Before it was published, it was well-known that Miller would not talk
about Monroe in interviews; in Timebends Miller talks about his
experiences with Monroe in detail. During the early 1990s Miller wrote
three new plays, The Ride Down Mt. Morgan (1991), The Last Yankee
(1992), and Broken Glass (1994). In 1996, a film of The Crucible
starring Daniel Day-Lewis and Winona Ryder opened. Miller spent much of
1996 working on the screenplay to the film. Mr. Peters' Connections was
staged off-Broadway in 1998, and Death of a Salesman was revived on
Broadway in 1999 to celebrate its fiftieth anniversary. The play, once
again, was a large critical success, winning a Tony Award for best
revival of a play.
In 1993, he was awarded the National Medal of Arts. In 2001 the
National Endowment for the Humanities (NEH) selected Miller for the
Jefferson Lecture, the U.S. federal government's highest honor for
achievement in the humanities. Miller's lecture was entitled "On
Politics and the Art of Acting." Miller's lecture analyzed political
events (including the recent U.S. presidential election of 2000) in
terms of the "arts of performance", and it drew attacks from some
conservatives such as Jay Nordlinger, who called it "a disgrace", and
George Will, who argued that Miller was not legitimately a "scholar".

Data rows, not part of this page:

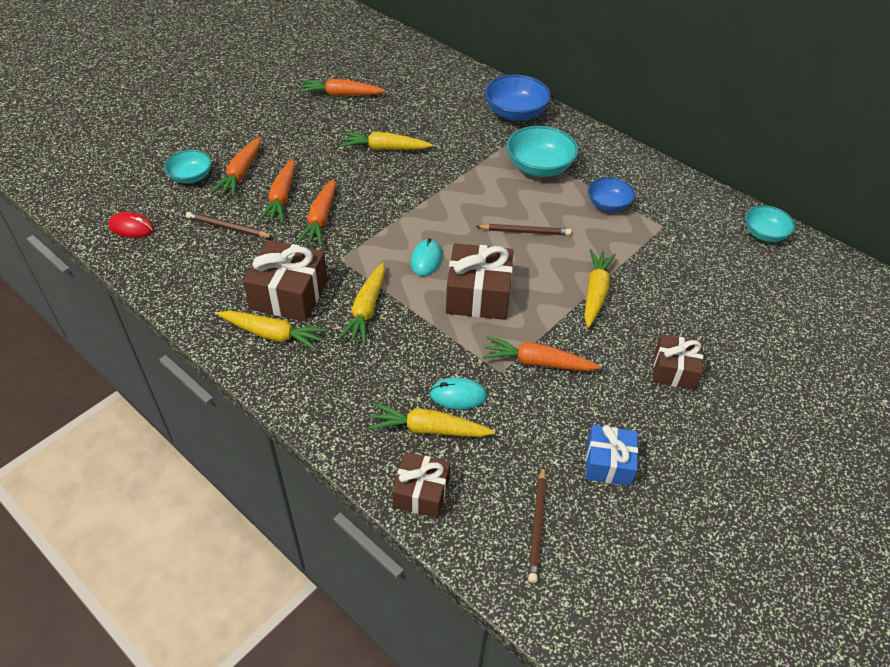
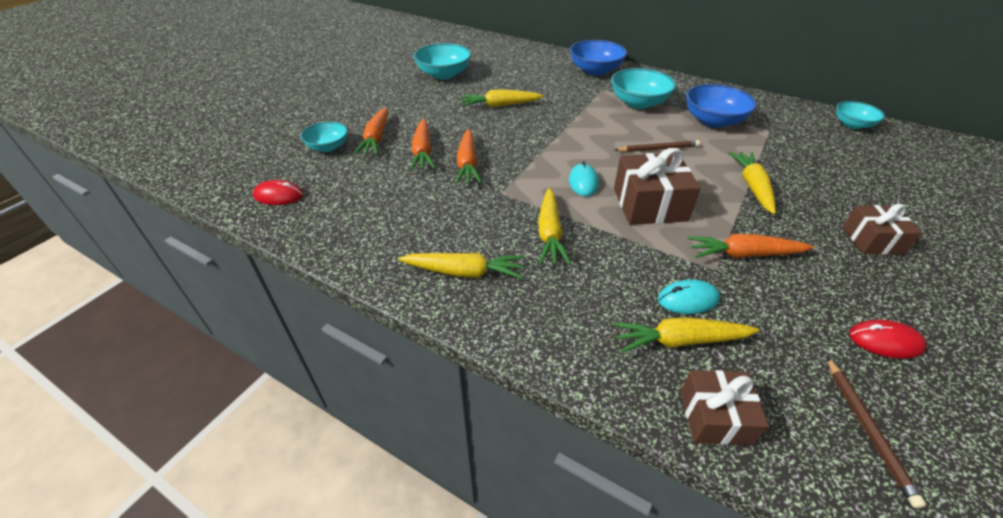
camera: 10 degrees left, 5 degrees down
(228, 227) = (379, 182): brown pencil -> none
(289, 294) = (465, 231): brown gift -> none
(341, 95) = (444, 74): orange carrot -> turquoise bowl
(608, 205) = (713, 121): blue bowl -> blue bowl, size x1.58
(608, 463) = (885, 341): blue gift -> red mouse

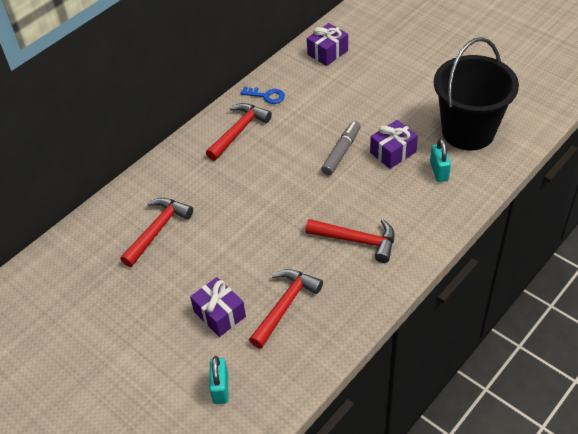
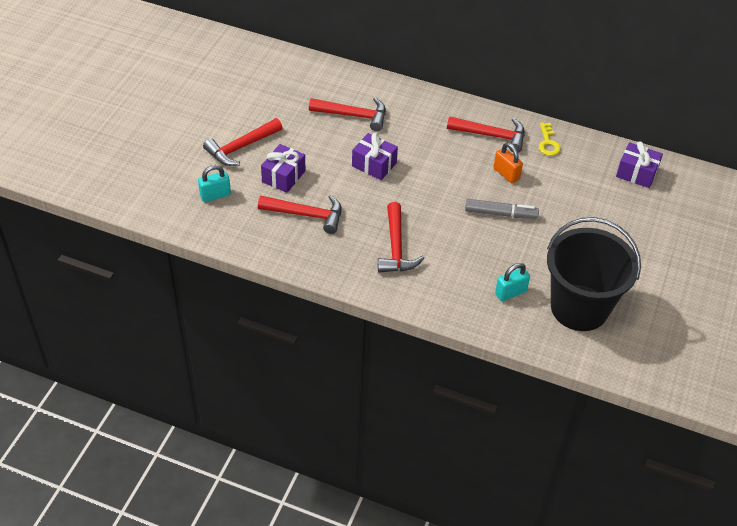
camera: 65 degrees right, 0 degrees up
(155, 346) = (241, 147): none -> red hammer
(266, 96) = (548, 143): blue key -> yellow key
(293, 134) = (506, 174): none -> orange padlock
(393, 152) = (519, 252): purple gift -> purple gift (374, 164)

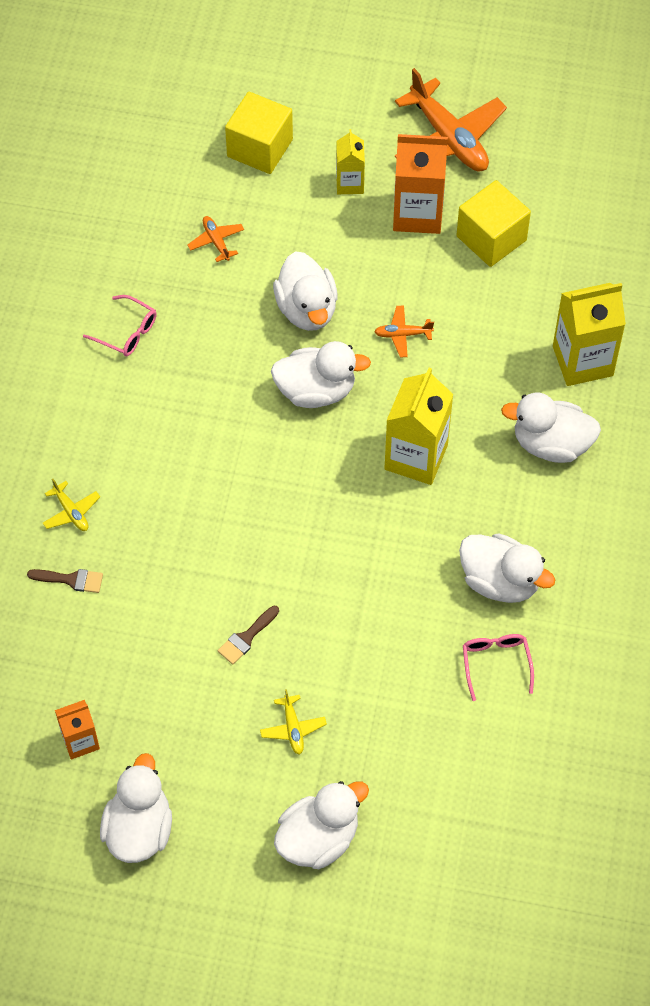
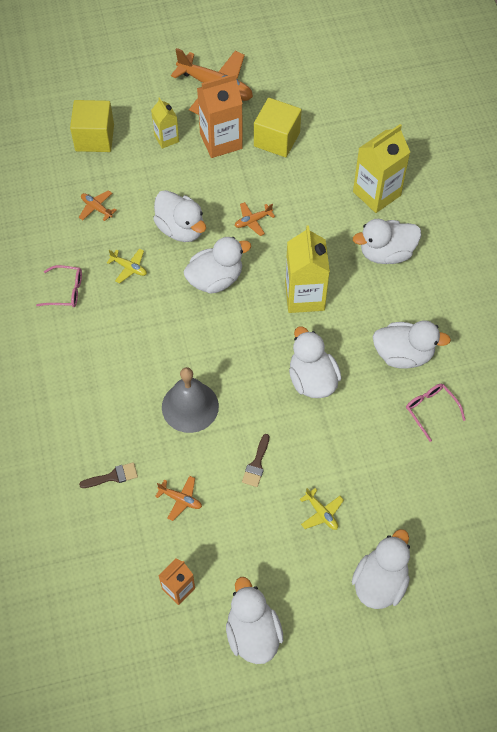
camera: 25 degrees left, 0 degrees up
(71, 512) = (89, 429): yellow plane -> yellow plane (129, 268)
(135, 640) = (180, 499): none -> orange plane
(203, 535) = (190, 406): none -> grey bell
(369, 564) = (312, 380): none -> white duck

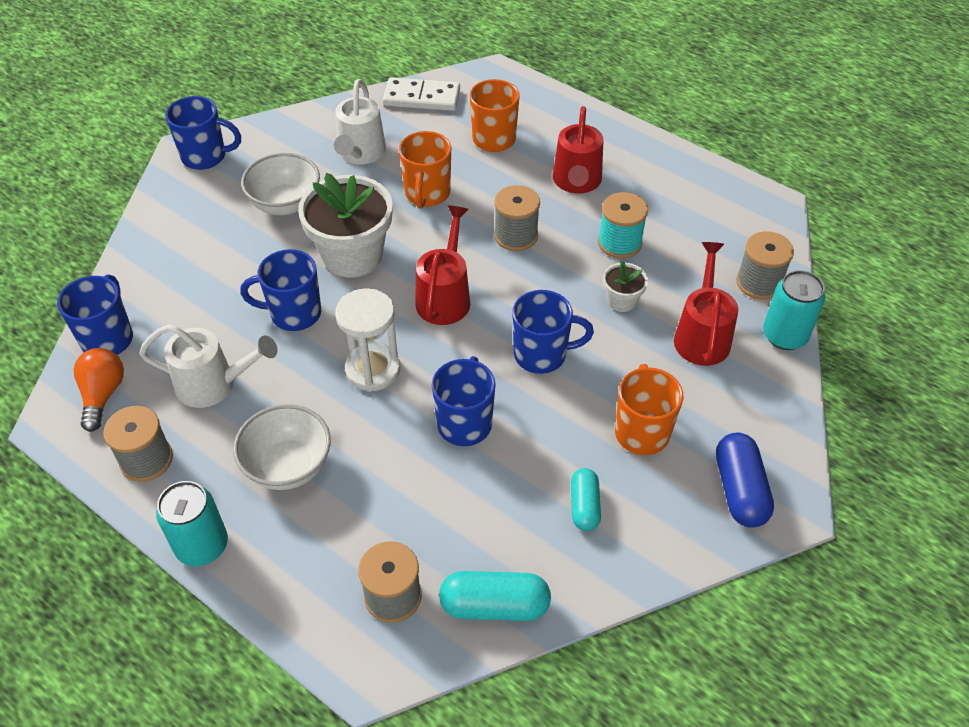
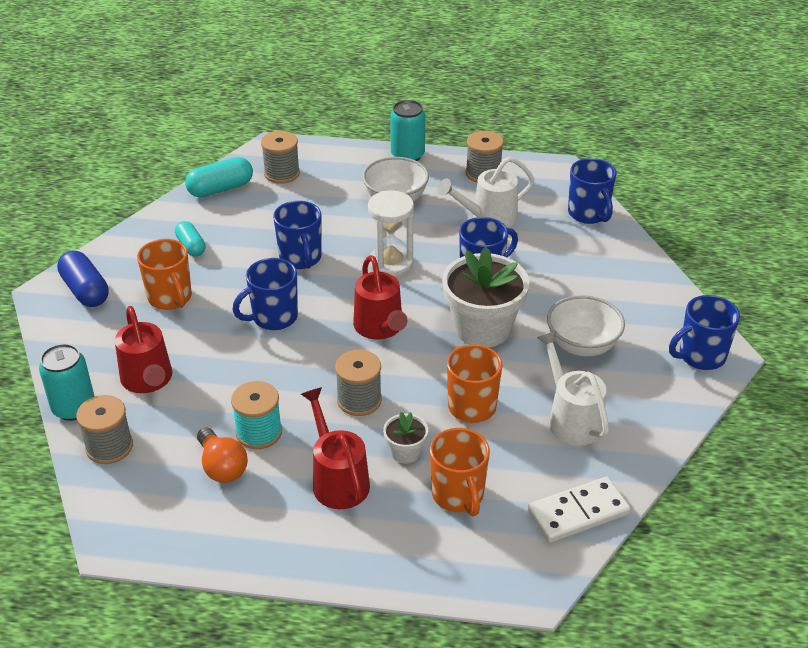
camera: 150 degrees right, 10 degrees down
(103, 395) = (550, 189): orange light bulb -> orange light bulb (222, 467)
(621, 301) = (230, 381): white flower pot -> white flower pot (405, 452)

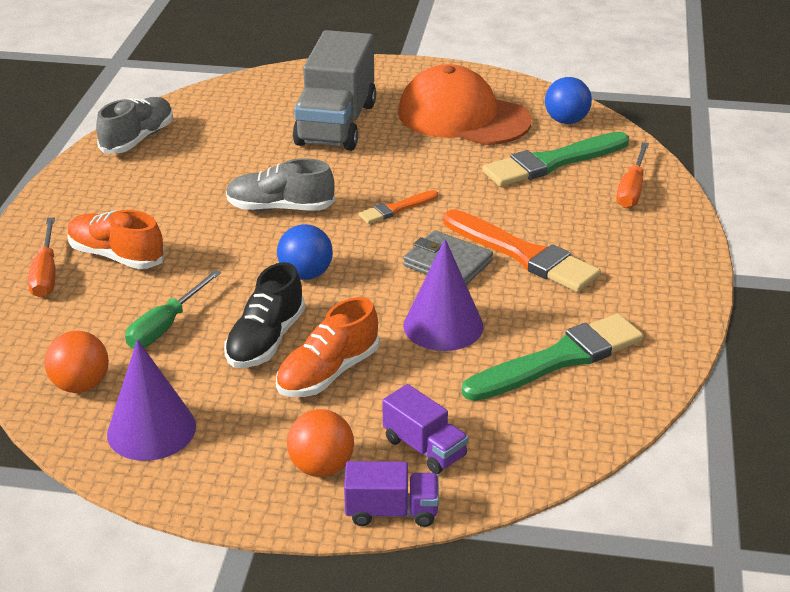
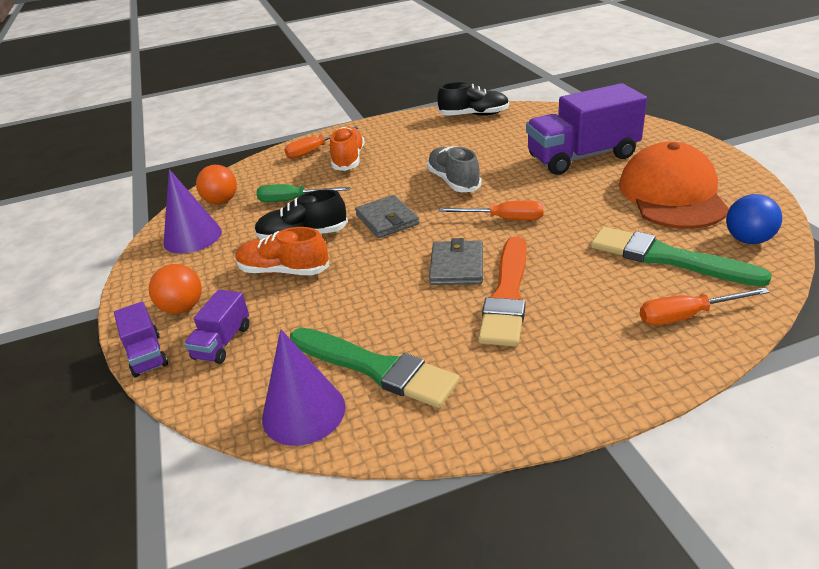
camera: 65 degrees right, 0 degrees up
(138, 139) = (474, 115): grey shoe -> black shoe
(306, 274) = (387, 220): blue ball -> grey wallet
(336, 124) = (582, 157): grey truck -> purple truck
(396, 209) = (504, 219): orange brush -> orange screwdriver
(443, 325) = (375, 295): purple cone -> purple cone (303, 412)

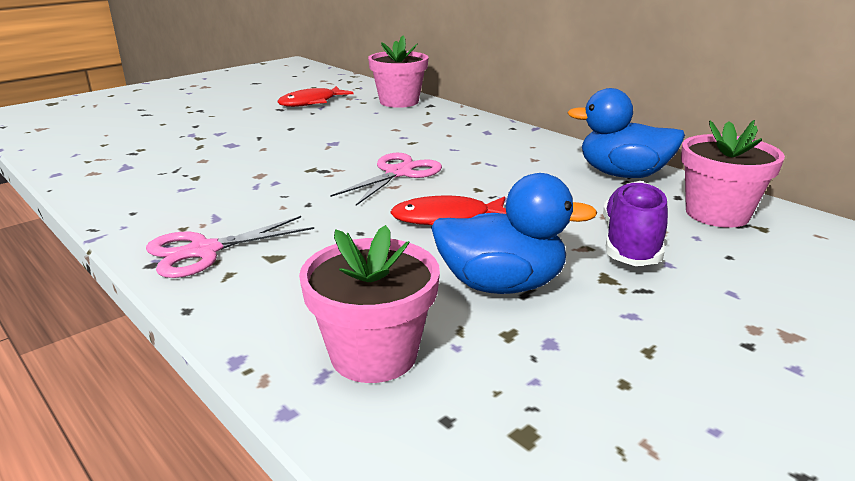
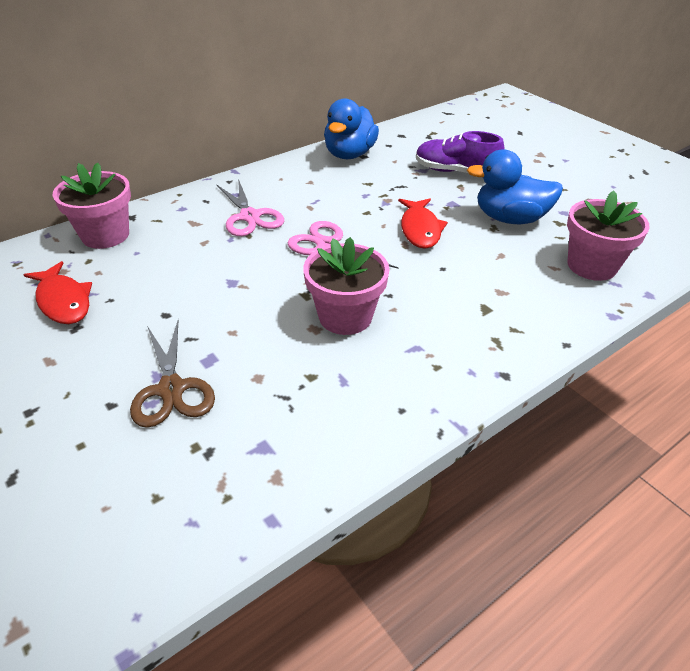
camera: 85 degrees left, 15 degrees up
(202, 137) = (171, 389): none -> brown scissors
(204, 251) = (480, 346): pink scissors -> pink scissors (250, 216)
(501, 285) = (510, 219): blue duck -> blue duck turned 90 degrees counterclockwise
(717, 214) = (415, 139): pink flower pot -> pink flower pot (345, 316)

In 1999 Miller was awarded The Dorothy and Lillian Gish Prize, one of
the richest prizes in the arts, given annually to “a man or woman who
has made an outstanding contribution to the beauty of the world and to
mankind’s enjoyment and understanding of life.” On May 1, 2002, Miller
was awarded Spain's Principe de Asturias Prize for Literature as "the
undisputed master of modern drama". Later that year, Ingeborg Morath
died of lymphatic cancer at the age of 78. The following year Miller won
the Jerusalem Prize.
In December 2004, the 89-year-old Miller announced that he had been
in love with 34-year-old minimalist painter Agnes Barley and had been
living with her at his Connecticut farm since 2002, and that they
intended to marry. Within hours of her father's death, Rebecca Miller
ordered Barley to vacate the premises, having consistently opposed the
relationship. Miller's final play, Finishing the Picture, opened at the
Goodman Theatre, Chicago, in the fall of 2004, with one character said
to be based on Barley. Miller said that the work was based on the
experience of filming The Misfits.
When interviewed by BBC4 for The Atheism Tapes, he stated that he had
been an atheist since his teens.
Miller died of heart failure after a battle against cancer, pneumonia
and congestive heart disease at his home in Roxbury, Connecticut. He had
been in hospice care at his sister's apartment in New York since his
release from hospital the previous month. He died on the evening of
February 10, 2005 (the 56th anniversary of the Broadway debut of Death
of a Salesman), aged 89, surrounded by Barley, family and friends.

Arthur Miller and Marilyn Monroe
Legacy
Miller's career as a writer spanned over seven decades, and at the
time of his death, Miller was considered to be one of the greatest
dramatists of the twentieth century. After his death, many respected
actors, directors, and producers paid tribute to Miller, some calling
him the last great practitioner of the American stage, and Broadway
theatres darkened their lights in a show of respect. Miller's alma
mater, the University of Michigan opened the Arthur Miller Theatre in
March, 2007. Per his express wish, it is the only theatre in the world
that bears Miller's name.
Christopher Bigsby wrote Arthur Miller: The Definitive Biography
based on boxes of papers Miller made available to him before his death
in 2005. The book was published in November 2008, and is reported to
reveal unpublished works in which Miller "bitterly attack[ed] the
injustices of American racism long before it was taken up by the civil
rights movement".
Miller's papers are housed at the Harry Ransom Humanities Research
Center at The University of Texas at Austin.